I just saw a van full of amish parents and their kids. Those cheating mother fuckers!
She got a digital picture frame for her birthday. FINALLY - a place for me to sneak all those penis shots I've taken with my iPhone.
I dare you try and top an Eiffel tower full of Margarita
Im in Ft Meyers right now looking right at an alligator. I have had a couple of beers and people are telling me not to feed him but Im gonna do it anyway.
1 tequila 2 tequila 3 tequila, floor.
*roof
He asked me to hum the Ghost Busters theme song as I was going down on him
the only two hours i was sober on this trip and i managed to break my toe. no one will believe this.

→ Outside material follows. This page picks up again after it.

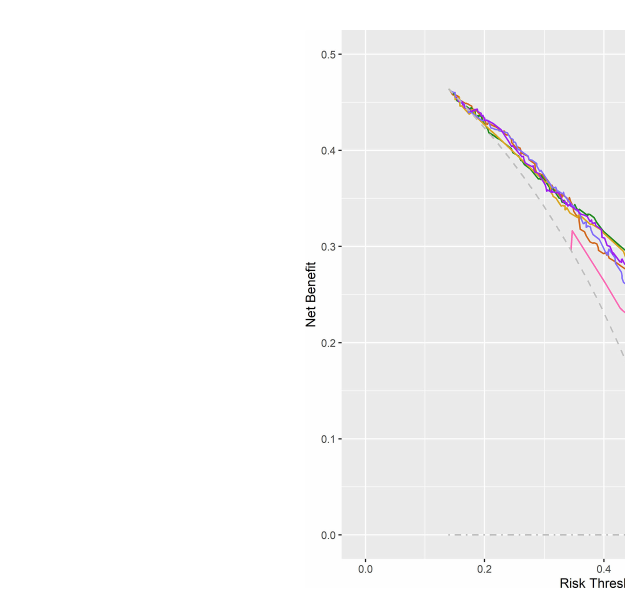
FIGURE 5 Decision curve analysis of the machine learning models in the internal testing cohort.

I wore a bird inflatable and still got laid. So there's that.
Okay. This morning the comforter was wet, you were underwearless and using a tiny blanket. What'd you do??
I'm really sorry I hooked up with your student on the dance floor..
Refresh my memory....were we forced to leave or did we choose to leave?
I could be the Kenny Powers of Sex Therapists.
I just gave my boss a blowjob. underneath his desk at work. that promotion is mine!